## Required work
• 1. In the comment thread, which selector did Chris P. say Bruce should use in place of ".custom body"?
• 2. Reproduce the part of the comment thread between "Chris P. May 11, 2007" and "Thank you again.", inclusive.

## Text excerpt
>> Begin

Thanks for posting such a informative development.

Reply

Bruce May 11, 2007 at 7:27 pm

Hi Chris,

Not sure what I am doing wrong, but here is what I have put in custom.css to get a slightly larger font size using Cutline:

.custom body {
background: #fff;
color: #333; font: 70.5% Georgia, “Times New Roman”, Times, serif; text-align: center;
}

(Changes from 62.5% to 70.5%).

I see no difference at all after implementing. Is it because my change is “too minor to notice,” or is the body tag the one thing that can’t be re-done, or none of the above?

Thanks much!

Reply

Chris P. May 11, 2007 at 9:14 pm

Bruce — Try 75% instead of 70.5%.

Reply

Bruce May 12, 2007 at 7:23 am

Thank you, Chris. I tried that, ensured that my Firefox cache was cleared, and still couldn’t see any difference. A bit of a puzzle. However, I think I’ll just comment the custom body css back out, and leave as was. The original design is really good, I was just looking to tweak the font just a bit. I am apparently not doing something else that I should be doing, but I don’t want to waste any more of your time doing it.
Thank you again.

Reply

Chris P. May 12, 2007 at 9:22 am

Bruce — I figured out your problem. In your custom stylesheet, your declaration reads like this:

.custom body { ... }

It should read like this:

body.custom { ... }

Reply

Bruce May 12, 2007 at 9:32 am

Chris – that works beautifully!

Thank you very much!

Best regards,
Bruce

Reply

LvCKyLuKe May 20, 2007 at 4:27 pm

Arggh, fools by the title “Protecting CSS Mods for Wordpress..”. I thought it’s about how protecting css theme file from being seen by others..

It just protecting your original css file from being touch/edited when doing upgrade..

But, thanks for the informative resource Chris..

I think this method will make your life easier, but make your server life harder. It gonna bloats your framework package size after couple times upgrades, since it left the css garbage code intact. The server have to reads all the code when loading/parsing the web page and can affect the performace.

Btw, you have a very nice theme design…

Can you also make it public to download like Cutline?

Reply

Chris P. May 20, 2007 at 6:03 pm

Luke — Thanks very much, but I won’t make this layout available for public release unless I end up moving on to a new design.

That said, I think future theme releases ought to quell those desires…

Reply

Sherman C. May 23, 2007 at 12:25 am

Hi Chris,

I just stumbled upon your site.

All I can say is, “Wow!”

Thanks for all the tips you’ve shared.

Coming from a print-based graphic design background, I’ve transited to learn web designing some time back.

It was the time when table-based design was the way to go.

When CSS-based web design came about I saw the advantages and jumped on the bandwagon to learn CSS.

Ever since I’ve thrown away all I’ve learned from table-base web designing and have been meddling with CSS.

All this time I was using HTML authoring software cos I’m more a visual designer than coder. I rely on the software’s editors (HTML & CSS) to write the codes. I can’t write them by memory!

But somehow I don’t seem to be able to have any “breakthrough” with my skills, eg. the various cool CSS techniques I’ve seen … on your site, for instance.

>> End

## Information provided
>> Begin

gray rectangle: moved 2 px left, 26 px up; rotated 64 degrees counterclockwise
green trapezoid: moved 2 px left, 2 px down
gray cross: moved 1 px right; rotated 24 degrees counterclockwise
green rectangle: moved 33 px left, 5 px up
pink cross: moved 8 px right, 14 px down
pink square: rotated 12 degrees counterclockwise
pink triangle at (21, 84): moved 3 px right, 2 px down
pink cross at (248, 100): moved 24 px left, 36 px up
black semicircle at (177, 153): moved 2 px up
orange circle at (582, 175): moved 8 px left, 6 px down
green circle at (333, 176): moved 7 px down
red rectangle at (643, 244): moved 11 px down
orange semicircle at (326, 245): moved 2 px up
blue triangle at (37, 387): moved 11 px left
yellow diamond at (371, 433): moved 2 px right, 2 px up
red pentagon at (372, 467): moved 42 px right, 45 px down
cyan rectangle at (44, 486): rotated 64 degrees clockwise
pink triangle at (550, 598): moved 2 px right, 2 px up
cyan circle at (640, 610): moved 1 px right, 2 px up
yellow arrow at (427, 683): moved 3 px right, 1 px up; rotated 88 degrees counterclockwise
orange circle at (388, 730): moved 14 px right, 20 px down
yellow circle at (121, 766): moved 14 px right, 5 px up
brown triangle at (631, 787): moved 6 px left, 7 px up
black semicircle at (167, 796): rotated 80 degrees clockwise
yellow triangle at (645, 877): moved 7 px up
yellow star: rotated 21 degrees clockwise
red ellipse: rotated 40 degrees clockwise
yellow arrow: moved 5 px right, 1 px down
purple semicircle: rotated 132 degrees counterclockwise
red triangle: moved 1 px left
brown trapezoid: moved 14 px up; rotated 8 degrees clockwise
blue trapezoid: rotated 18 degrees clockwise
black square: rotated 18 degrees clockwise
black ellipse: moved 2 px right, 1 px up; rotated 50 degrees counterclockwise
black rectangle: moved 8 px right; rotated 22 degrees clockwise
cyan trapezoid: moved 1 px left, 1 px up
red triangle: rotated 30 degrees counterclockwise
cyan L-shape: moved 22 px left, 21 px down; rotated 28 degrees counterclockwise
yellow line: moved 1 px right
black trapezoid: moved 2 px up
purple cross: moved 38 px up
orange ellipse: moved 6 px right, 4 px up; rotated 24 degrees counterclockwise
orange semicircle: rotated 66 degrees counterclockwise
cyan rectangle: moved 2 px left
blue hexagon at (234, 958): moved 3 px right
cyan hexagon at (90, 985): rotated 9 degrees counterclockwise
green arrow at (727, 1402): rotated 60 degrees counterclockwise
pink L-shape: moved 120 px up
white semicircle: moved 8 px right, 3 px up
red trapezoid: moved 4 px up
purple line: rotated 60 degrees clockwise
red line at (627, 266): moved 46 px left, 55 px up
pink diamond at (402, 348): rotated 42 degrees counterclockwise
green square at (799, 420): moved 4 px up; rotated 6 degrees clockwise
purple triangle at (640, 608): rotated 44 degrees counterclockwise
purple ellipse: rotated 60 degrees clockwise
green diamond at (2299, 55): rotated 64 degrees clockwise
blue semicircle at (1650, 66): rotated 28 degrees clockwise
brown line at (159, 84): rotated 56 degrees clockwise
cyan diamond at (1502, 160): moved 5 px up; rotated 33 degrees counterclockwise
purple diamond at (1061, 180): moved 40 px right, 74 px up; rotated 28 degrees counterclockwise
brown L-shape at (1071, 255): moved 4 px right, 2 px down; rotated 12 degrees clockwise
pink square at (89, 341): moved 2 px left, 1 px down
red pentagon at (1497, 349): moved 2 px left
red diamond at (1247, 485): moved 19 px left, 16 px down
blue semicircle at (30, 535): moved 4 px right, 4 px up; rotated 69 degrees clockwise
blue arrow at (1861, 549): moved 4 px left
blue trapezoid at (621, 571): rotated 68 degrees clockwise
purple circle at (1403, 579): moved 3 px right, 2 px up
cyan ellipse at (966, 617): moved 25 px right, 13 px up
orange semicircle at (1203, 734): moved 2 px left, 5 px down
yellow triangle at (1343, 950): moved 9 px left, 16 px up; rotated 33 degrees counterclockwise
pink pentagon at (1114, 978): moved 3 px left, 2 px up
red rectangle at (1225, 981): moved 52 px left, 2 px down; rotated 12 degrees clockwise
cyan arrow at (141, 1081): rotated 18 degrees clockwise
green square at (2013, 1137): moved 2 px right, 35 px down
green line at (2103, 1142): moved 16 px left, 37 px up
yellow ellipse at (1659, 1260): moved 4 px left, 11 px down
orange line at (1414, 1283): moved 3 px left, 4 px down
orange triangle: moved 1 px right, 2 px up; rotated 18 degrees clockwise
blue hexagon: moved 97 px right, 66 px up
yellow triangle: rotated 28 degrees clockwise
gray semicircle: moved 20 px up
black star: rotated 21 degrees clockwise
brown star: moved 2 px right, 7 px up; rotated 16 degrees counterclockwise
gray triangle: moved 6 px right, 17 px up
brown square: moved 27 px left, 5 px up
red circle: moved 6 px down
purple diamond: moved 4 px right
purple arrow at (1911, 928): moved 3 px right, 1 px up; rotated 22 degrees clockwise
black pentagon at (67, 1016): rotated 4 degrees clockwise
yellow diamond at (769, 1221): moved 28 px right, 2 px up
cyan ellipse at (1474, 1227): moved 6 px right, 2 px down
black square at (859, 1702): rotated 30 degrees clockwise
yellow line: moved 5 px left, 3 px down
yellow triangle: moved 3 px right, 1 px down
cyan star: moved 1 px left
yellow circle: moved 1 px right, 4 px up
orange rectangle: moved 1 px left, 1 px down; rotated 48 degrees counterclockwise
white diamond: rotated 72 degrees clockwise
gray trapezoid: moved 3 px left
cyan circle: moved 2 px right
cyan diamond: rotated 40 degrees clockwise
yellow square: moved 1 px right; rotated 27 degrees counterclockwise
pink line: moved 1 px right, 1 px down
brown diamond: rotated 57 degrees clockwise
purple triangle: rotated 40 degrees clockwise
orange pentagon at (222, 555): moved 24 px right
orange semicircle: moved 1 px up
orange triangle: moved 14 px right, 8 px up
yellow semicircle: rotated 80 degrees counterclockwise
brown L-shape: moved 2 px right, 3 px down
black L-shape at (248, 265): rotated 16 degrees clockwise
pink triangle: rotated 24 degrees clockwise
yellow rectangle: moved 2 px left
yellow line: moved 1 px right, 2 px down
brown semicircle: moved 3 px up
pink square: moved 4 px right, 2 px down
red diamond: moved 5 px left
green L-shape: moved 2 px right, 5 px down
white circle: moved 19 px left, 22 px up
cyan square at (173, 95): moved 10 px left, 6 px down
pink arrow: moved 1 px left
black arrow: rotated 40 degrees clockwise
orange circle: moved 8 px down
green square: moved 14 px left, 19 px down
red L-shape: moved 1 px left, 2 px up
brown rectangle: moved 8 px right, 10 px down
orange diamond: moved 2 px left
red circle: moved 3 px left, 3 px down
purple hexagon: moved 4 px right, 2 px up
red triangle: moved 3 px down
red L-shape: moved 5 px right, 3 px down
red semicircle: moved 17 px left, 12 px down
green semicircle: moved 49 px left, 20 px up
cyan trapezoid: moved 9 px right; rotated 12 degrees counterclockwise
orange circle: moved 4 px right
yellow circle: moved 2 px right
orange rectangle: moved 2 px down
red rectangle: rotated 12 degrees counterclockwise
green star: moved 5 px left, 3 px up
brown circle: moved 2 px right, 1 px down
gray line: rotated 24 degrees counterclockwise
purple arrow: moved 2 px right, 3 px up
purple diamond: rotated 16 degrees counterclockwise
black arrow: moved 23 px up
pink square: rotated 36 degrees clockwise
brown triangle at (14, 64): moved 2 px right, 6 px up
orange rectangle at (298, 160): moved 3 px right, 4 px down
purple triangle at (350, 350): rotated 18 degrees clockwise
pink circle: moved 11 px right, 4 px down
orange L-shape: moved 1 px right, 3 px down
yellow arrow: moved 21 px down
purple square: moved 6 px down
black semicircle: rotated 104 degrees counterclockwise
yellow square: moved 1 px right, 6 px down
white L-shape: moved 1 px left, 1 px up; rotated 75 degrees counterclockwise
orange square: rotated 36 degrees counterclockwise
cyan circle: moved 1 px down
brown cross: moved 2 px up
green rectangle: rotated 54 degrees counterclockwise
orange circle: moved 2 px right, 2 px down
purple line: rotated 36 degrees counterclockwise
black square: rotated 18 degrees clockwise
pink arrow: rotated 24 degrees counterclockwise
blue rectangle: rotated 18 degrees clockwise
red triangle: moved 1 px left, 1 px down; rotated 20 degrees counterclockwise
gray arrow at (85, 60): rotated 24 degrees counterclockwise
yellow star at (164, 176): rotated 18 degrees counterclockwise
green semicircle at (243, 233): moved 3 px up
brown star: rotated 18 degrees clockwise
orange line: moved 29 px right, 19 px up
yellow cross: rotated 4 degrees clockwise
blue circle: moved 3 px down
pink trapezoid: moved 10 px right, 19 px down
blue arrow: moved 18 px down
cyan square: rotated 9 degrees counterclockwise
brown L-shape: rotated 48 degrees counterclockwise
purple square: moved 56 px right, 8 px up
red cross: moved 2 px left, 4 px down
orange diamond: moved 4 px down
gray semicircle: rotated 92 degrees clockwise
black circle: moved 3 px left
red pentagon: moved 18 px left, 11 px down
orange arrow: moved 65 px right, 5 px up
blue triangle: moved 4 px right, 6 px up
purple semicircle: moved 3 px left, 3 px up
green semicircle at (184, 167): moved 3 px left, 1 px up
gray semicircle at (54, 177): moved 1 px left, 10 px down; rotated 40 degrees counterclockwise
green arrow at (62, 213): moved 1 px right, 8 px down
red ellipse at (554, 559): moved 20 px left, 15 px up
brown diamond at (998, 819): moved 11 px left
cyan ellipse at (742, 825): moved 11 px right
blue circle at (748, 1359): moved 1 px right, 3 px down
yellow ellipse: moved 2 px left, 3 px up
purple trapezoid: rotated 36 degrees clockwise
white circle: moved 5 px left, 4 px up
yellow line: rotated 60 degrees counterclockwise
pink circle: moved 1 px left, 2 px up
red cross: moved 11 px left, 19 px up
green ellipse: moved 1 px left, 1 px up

>> End

## Written answers
• 1. body.custom

• 2.
Chris P. May 11, 2007 at 9:14 pm

Bruce — Try 75% instead of 70.5%.

Reply

Bruce May 12, 2007 at 7:23 am

Thank you, Chris. I tried that, ensured that my Firefox cache was cleared, and still couldn’t see any difference. A bit of a puzzle. However, I think I’ll just comment the custom body css back out, and leave as was. The original design is really good, I was just looking to tweak the font just a bit. I am apparently not doing something else that I should be doing, but I don’t want to waste any more of your time doing it.
Thank you again.